Working Capital Management And Profitability – Case Of Pakistani Firms
Working Capital Management has its effect on liquidity as well on
profitability of the firm. In this research, we have selected a sample of 94
Pakistani firms listed on Karachi Stock Exchange for a period of 6 years
from 1999 – 2004, we have studied the effect of different variables of
working capital management including the Average collection period,
Inventory turnover in days, Average payment period, Cash conversion
cycle and Current ratio on the Net operating profitability of Pakistani firms.
Debt ratio, size of the firm (measured in terms of natural logarithm of
sales) and financial assets to total assets ratio have been used as
control variables. Pearson’s correlation, and regression analysis (Pooled
least square and general least square with cross section weight models)
are used for analysis. The results show that there is a strong negative
relationship between variables of the working capital management and
profitability of the firm.
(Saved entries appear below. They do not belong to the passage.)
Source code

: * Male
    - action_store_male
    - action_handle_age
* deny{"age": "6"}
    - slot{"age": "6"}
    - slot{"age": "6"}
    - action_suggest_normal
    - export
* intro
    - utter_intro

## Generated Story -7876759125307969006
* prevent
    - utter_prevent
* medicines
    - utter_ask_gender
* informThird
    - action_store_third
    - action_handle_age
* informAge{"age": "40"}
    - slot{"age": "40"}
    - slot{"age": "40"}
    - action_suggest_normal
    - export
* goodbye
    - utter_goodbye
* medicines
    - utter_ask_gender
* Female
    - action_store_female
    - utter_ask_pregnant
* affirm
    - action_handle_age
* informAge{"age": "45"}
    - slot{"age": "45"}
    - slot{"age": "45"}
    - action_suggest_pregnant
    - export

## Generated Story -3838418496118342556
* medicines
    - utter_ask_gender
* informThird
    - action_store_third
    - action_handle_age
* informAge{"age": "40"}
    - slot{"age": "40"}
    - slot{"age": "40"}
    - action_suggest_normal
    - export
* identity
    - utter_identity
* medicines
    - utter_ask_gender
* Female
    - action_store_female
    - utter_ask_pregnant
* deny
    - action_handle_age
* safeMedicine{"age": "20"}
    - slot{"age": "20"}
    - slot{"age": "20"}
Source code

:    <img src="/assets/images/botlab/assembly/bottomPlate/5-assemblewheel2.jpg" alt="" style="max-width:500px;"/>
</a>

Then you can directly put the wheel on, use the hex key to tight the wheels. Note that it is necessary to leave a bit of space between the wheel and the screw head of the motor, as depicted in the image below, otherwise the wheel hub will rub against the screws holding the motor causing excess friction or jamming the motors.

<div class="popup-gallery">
It means that as the cash conversion cycle
increases it will lead to decreasing profitability of the firm, and managers
can create a positive value for the shareholders by reducing the cash
conversion cycle to a possible minimum level. We find that there is a
significant negative relationship between liquidity and profitability. We
also find that there is a positive relationship between size of the firm and
its profitability. There is also a significant negative relationship between
debt used by the firm and its profitability.